THE TASK:
Starting at the line with "міста Житомира на 2024/2025 н.р." in it, reproduce each line below through the last one, exactly, and include nothing else.

EXERCISE DATA:

============

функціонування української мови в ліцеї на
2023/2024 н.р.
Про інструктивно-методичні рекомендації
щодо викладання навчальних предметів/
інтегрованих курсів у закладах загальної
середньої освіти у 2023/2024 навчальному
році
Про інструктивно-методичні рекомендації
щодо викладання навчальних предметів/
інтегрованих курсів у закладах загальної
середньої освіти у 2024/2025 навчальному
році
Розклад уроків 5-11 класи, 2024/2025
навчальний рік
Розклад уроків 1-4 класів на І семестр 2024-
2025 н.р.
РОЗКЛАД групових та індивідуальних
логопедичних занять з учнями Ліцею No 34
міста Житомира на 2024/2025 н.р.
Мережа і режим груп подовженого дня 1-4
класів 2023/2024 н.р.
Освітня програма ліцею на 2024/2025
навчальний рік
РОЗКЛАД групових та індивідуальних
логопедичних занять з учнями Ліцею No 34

============

TASK OUTPUT:
міста Житомира на 2024/2025 н.р.
Мережа і режим груп подовженого дня 1-4
класів 2023/2024 н.р.
Освітня програма ліцею на 2024/2025
навчальний рік
РОЗКЛАД групових та індивідуальних
логопедичних занять з учнями Ліцею No 34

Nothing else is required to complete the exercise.